I made an elbow method to validate the number of clusters i need to use as input on my K-Means algorithm, but i need a new confirmation, so i made the silhouette score, but the result is wrong, where is the error?
#READ EXCEL DB
fCenso<- read_excel('fCenso.xlsx')
#Z-SCORE
fCenso$'Z-Score Qtd Estabelecimentos' <- (fCenso$`Qtd estabelecimentos (Un)` - mean(fCenso$`Qtd estabelecimentos (Un)`))/sd(fCenso$`Qtd estabelecimentos (Un)`)
fCenso$'Z-Score Área colhida' <- (fCenso$`Área colhida (Há)` - mean(fCenso$`Área colhida (Há)`))/sd(fCenso$`Área colhida (Há)`)
#EXCLUDING DESCRIPTIVE VARIABLES (city, production culture, year)
fCensoPadronizado <- fCenso[, -c(1,2,3,4,5)]
#ELBOW METHOD (identify the number of clusters)
dev.off()
fviz_nbclust(fCensoPadronizado, kmeans, method = "wss", k.max = 10)
#ELABORATING THE K-MEANS ALGORITHM WITH 3 CLUSTERS AND APPLYING THE COLUMN IN THE ORIGINAL BASE
cluster_kmeans3 <- kmeans(fCensoPadronizado,
centers = 3)
fCenso$cluster_K3 <- factor(cluster_kmeans3$cluster)
#ELABORATING THE K-MEANS ALGORITHM WITH 4 CLUSTERS AND APPLYING THE COLUMN IN THE ORIGINAL BASE
cluster_kmeans4 <- kmeans(fCensoPadronizado,
centers = 4)
fCenso$cluster_K4 <- factor(cluster_kmeans4$cluster)
#ELABORATING THE K-MEANS ALGORITHM WITH 5 CLUSTERS AND APPLYING THE COLUMN IN THE ORIGINAL BASE
cluster_kmeans5 <- kmeans(fCensoPadronizado,
centers = 5)
fCenso$cluster_K5 <- factor(cluster_kmeans5$cluster)
#ELABORATING THE K-MEANS ALGORITHM WITH 6 CLUSTERS AND APPLYING THE COLUMN IN THE ORIGINAL BASE
cluster_kmeans6 <- kmeans(fCensoPadronizado,
centers = 6)
fCenso$cluster_K6 <- factor(cluster_kmeans6$cluster)
#RUNNING K-MEANS FOR DIFFERENT VALUES OF K (K = 3, 4, 5, 6)
k_means_result <- list()
for (k in 3:6) {
k_means_result[[as.character(k)]] <- kmeans(fCensoPadronizado, centers = k)
}
#CALCULATING THE SILHOUETTE SCORE FOR EACH VALUE OF K
silhouette_scores <- numeric(length(k_means_result))

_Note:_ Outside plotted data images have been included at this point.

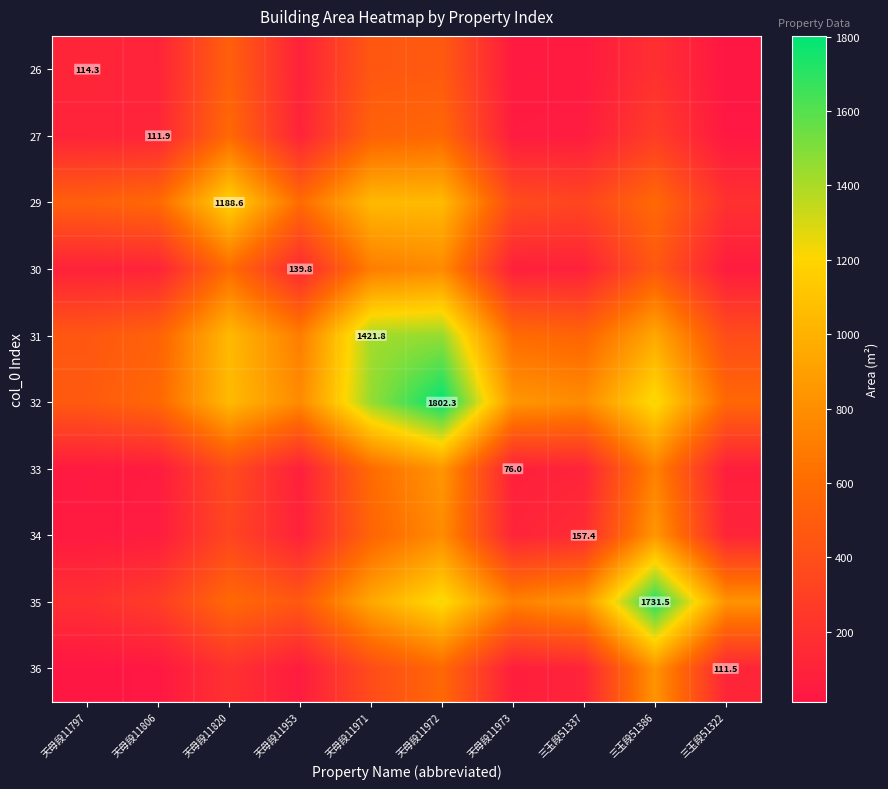

What is the total value across all series at 天母段11797?

2040.8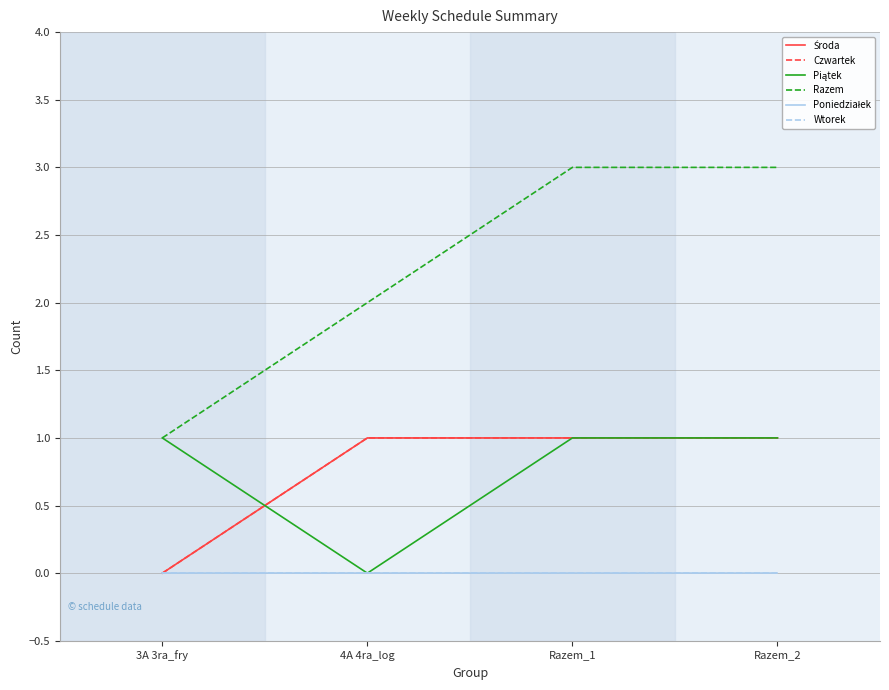

True or false: Środa and Wtorek cross at least once.

False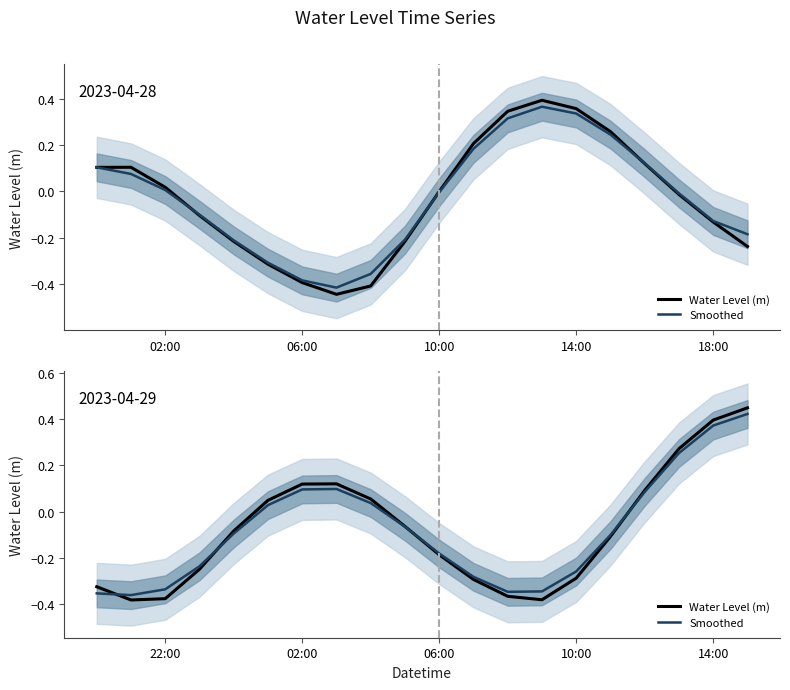

What is the value of the Water Level (m) point at the 17th from the left?

0.1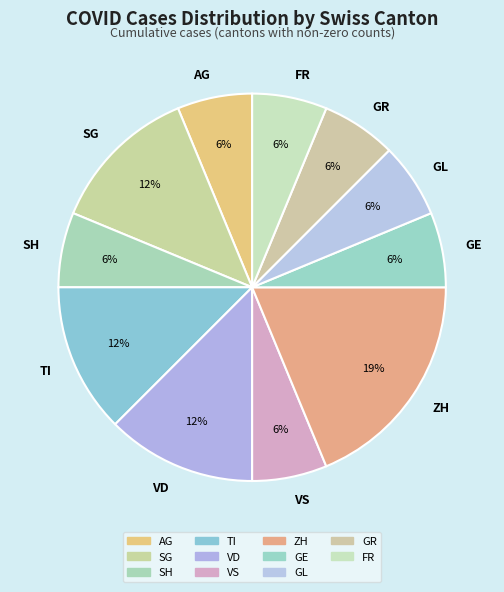

Does any single category account for the majority?

No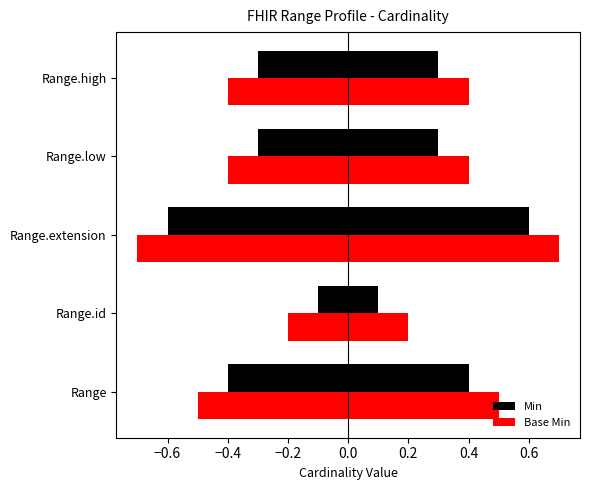

Between −0.8 and −0.4, which series saw the biggest shift?

Min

for (i in seq_along(k_means_result)) {
silhouette_scores[i] <- mean(silhouette(k_means_result[[i]]$cluster, dist(fCensoPadronizado)))
}
#PRINTING THE SILHOUETTES SCORE'S RESULTS FOR EACH VALUE OF K
print(silhouette_scores)
The result:
> print(silhouette_scores)
[1] 1.612449 2.236173 3.186013 2.568394
Validated z-score calculations and library functionality.